Au cinéma, parler de l'enfance n'est jamais simple et souvent artificiel. Dans son premier long-métrage, la cinéaste belge Laura Wandel nous convie à une véritable immersion, d'un réalisme saisissant, dans le petit monde de l'école, principalement dans la cour de récréation, où les enjeux sont autrement plus cruciaux qu'il n'y parait, aux yeux d'adultes qui ont oublié leur propre expérience. Nora est la figure centrale de Un monde, témoin et actrice, et c'est à travers ses yeux et à sa (petite) hauteur que sont vus les jeux et drames d'un microcosme dans lequel elle doit trouver sa place, remettant en question sa relation avec son frère aîné, victime de harcèlement. Toute la violence de la société est déjà là, avec ses codes, sa hiérarchie et ses rapports de domination. Le corps enseignant, l'administration scolaire et les parents sont présents, en périphérie, mais ce ne sont pas eux qui expérimentent et ressentent la dureté de ce "vivre ensemble" qui passe parfois par la peur ou l'humiliation. Il y a des moments bouleversants dans Un monde, qu'ils soient de solitude, de rébellion ou d'abattement, au milieu d'un environnement saturé par le bruit de fond permanent de la cour de recréation (un travail admirable de l'équipe chargé du son). Le film ne dure que 73 minutes et laisse un peu frustré, tellement, malgré sa souffrance, on aimerait accompagner plus avant la petite Nora dans son apprentissage de la vie et, si possible, la voir enfin sourire. Maya Vanderbeque, 9 ans au moment du tournage, est d'une justesse incroyable dans un rôle pour le moins complexe et exigeant.

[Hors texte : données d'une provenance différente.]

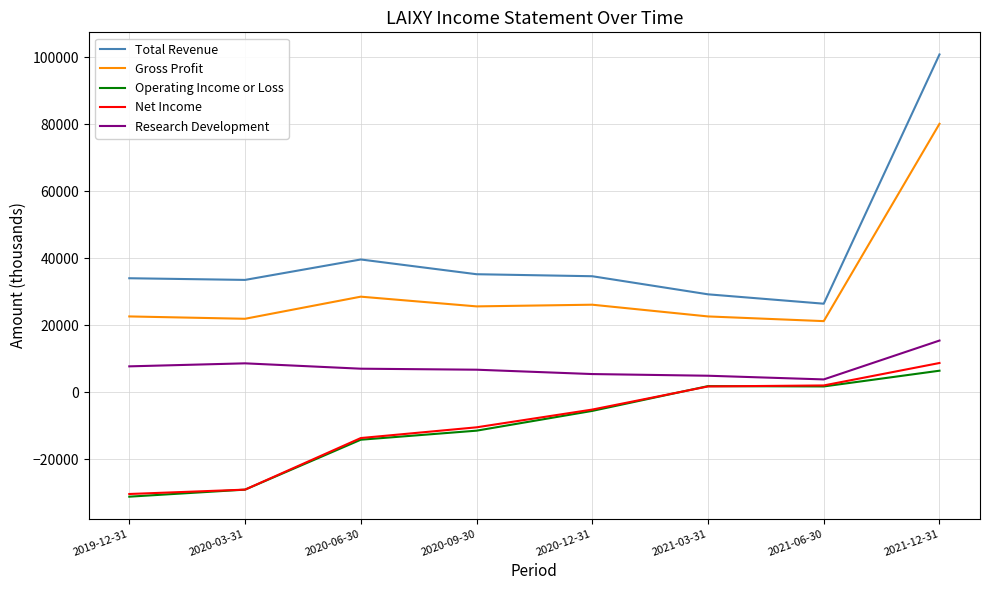

Count the number of categories in the chart.

8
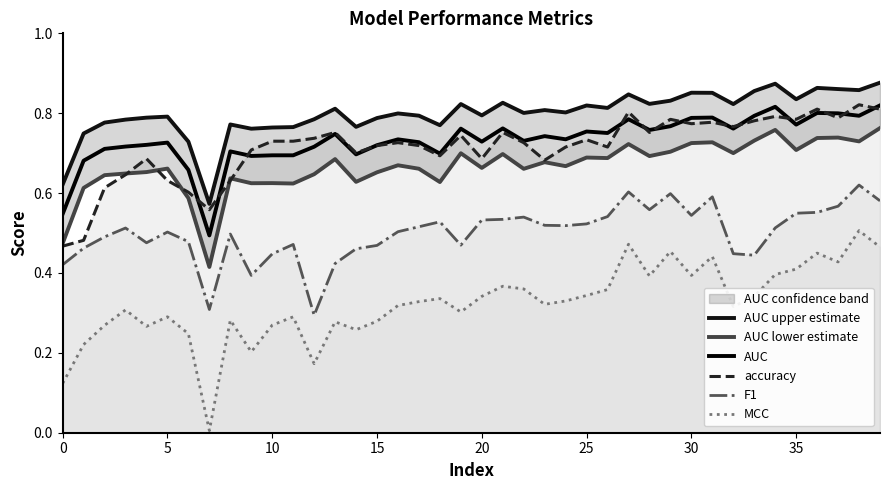

The MCC series shows 0.6 at 35. True or false?

False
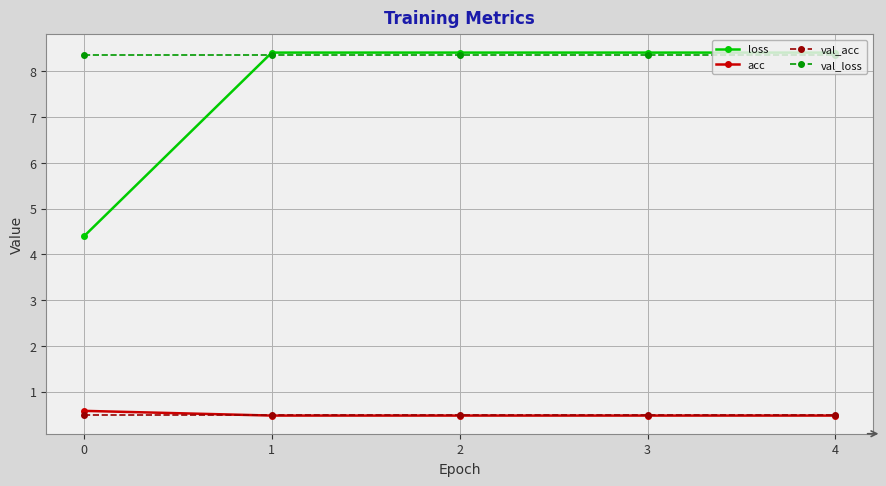

Does the chart display data point markers on the line(s)?

Yes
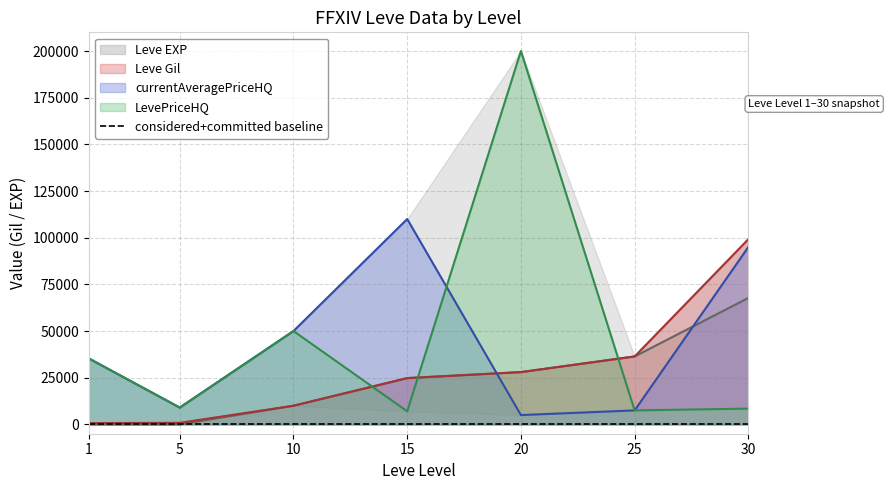

Which category has the lowest value in the currentAveragePriceHQ series?

20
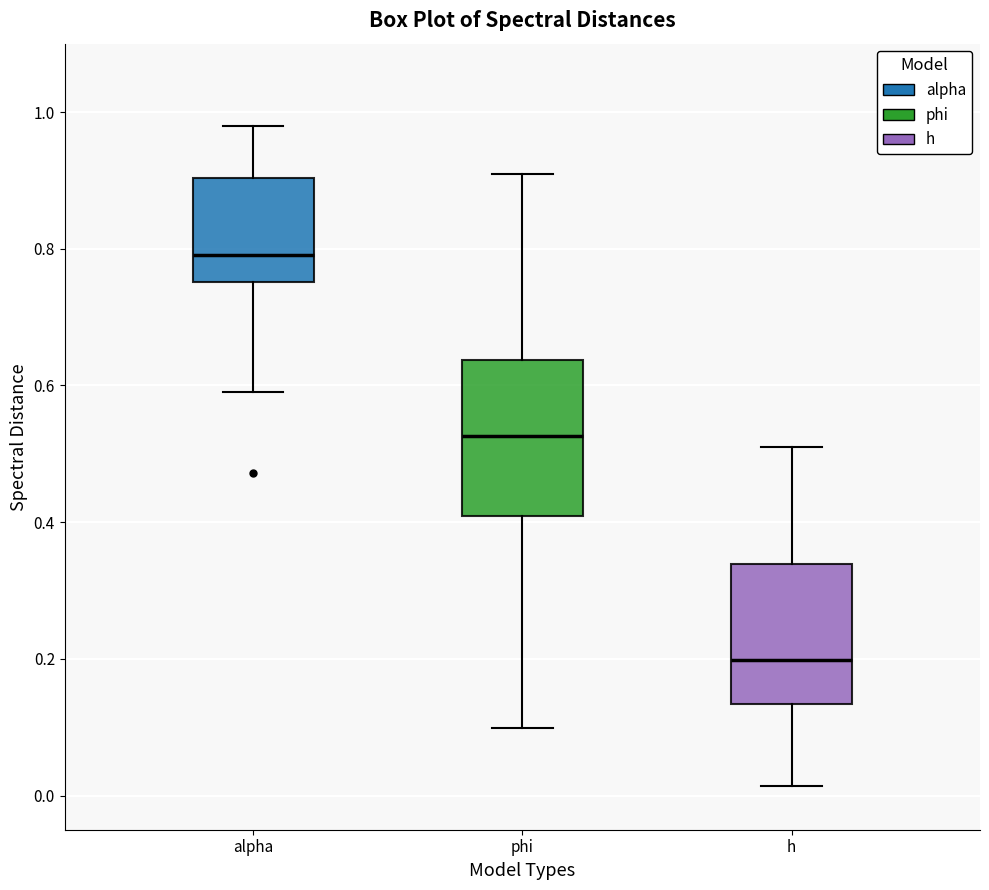

Comparing the boxes themselves (not the whiskers), which one is the tallest?

phi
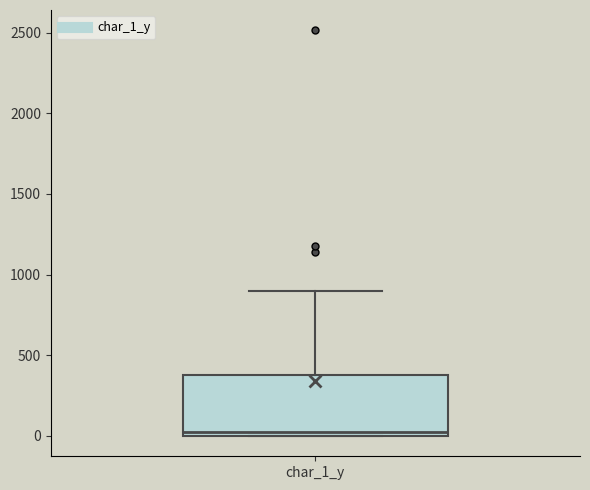

Transcribe this box plot: give where the median line is, the range the box spans, and where the two whiskers end, as read against the y-axis. The values are not printed on the chart, so give them approximately, as read against the axis.

median 0 (just above the box's lower edge), box 0 to 400, whiskers 0 to 900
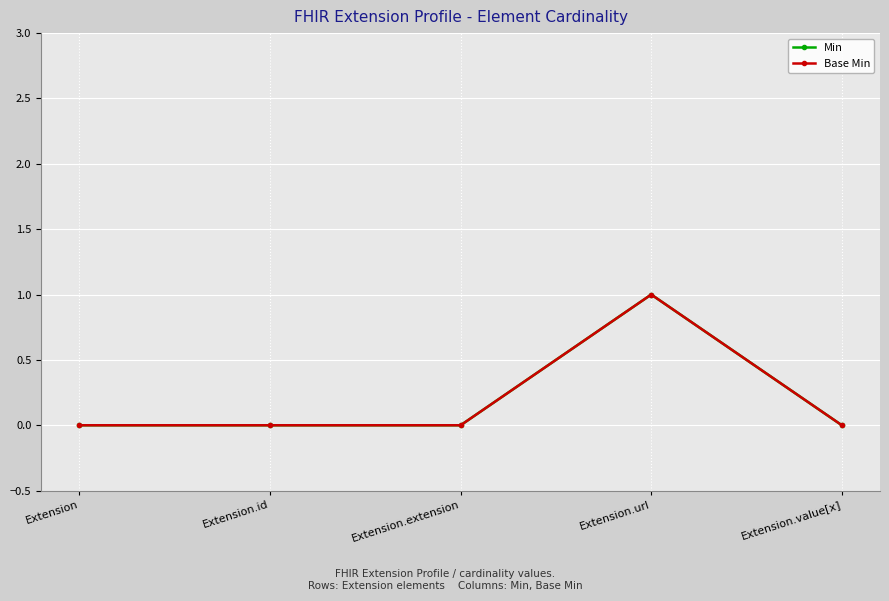

The Min series shows 1 at Extension. True or false?

False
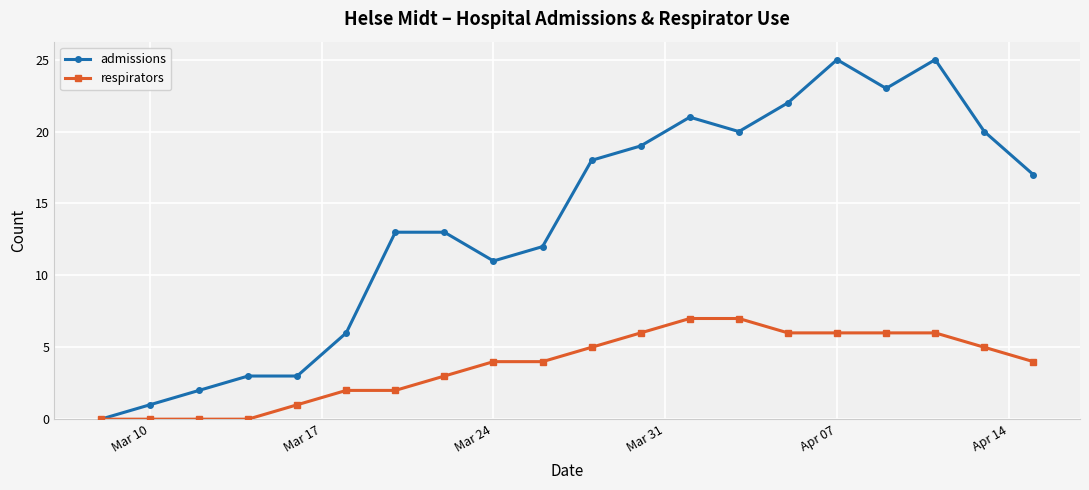

Rank the series by their average value, from lowest to highest.

respirators, admissions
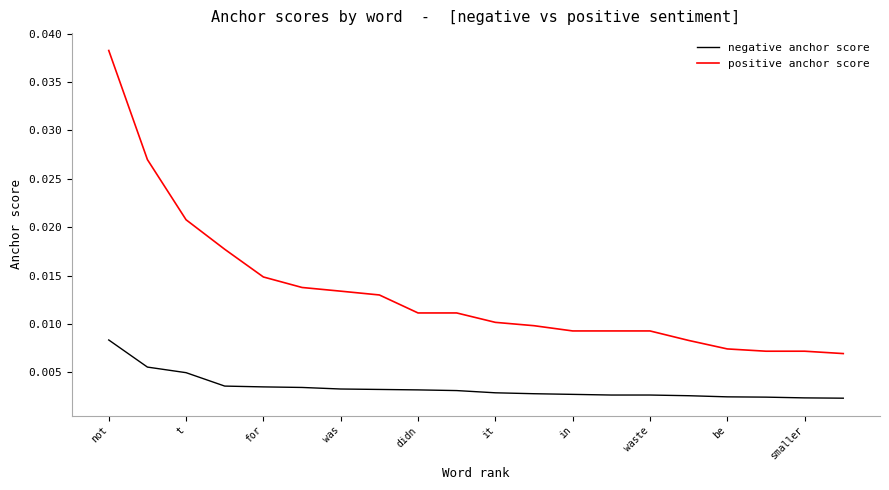

True or false: negative anchor score and positive anchor score cross at least once.

False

Film se mettant à la hauteur d'enfants pour nous parler du sujet du harcèlement scolaire. Les enfants jouent extrêmement bien durant toute la durée du film sans aucune fausse note, et c'est déjà une prouesse impressionnante. La réalisation est a travers les yeux d'un enfant, toujours sur un cadre rapproché, en laissant du flou autour pour ne se concentrer que sur une action particulière parfois où se concentrer sur le brouhaha ambiant. Il n'empêche que l'ennui apparaît parfois dans cet univers chaotique et dur qu'est la cour de récré. Le parti pris de filmer tout de façon rapprochée est cohérente par rapport aux personnages filmés, en l'occurrence des enfants, mais cela fait un peu mal à la tête au fur et à mesure. On aurait aimé prendre parfois du recul avec un adulte ou deux du film, tout en montrant justement la dissonance qu'il se crée entre les adultes et les enfants.
J’ai eu la chance d’assister à la première hier soir. J’attendais ce matin pour rédiger ma critique, à tête reposée et après avoir digérer ce film qui, on ne peux le dire, est plein d’informations. L’histoire est prenante et le film vous plonge dans une atmosphère dont on ne sort plus. Il est filmé d’une façon révolutionnaire dans le genre cinématographique. En soit c’est un excellent film. Ce qui m’a le plus pris au tripes c’est le jeux d’acteur incroyable de la petite Nora interpréter par Maya Vanderbeque qui n’avais que 9ans lors du tournage. C’était comme une gifle en plein visage, un talent que j’ai rarement vu, même chez les plus grande star. A cet âge il est rare de pouvoir en faire autant mais j’ai été bouleverser par cet apparition divine à l’écran, j’espère et je ne doute pas qu’elle fera sensation dans le cinéma, cet enfant est une perle qui mérite d’être au devant de la scène. En ce qui concerne Gunther Duret c’est également un très bon acteur, quoi que son jeux déjà plus mature m’ai un peu moins toucher (avis personnel) Le film en lui même représente un monde complet et il faudrait le revoir deux ou trois fois pour pouvoir l’analyser entièrement.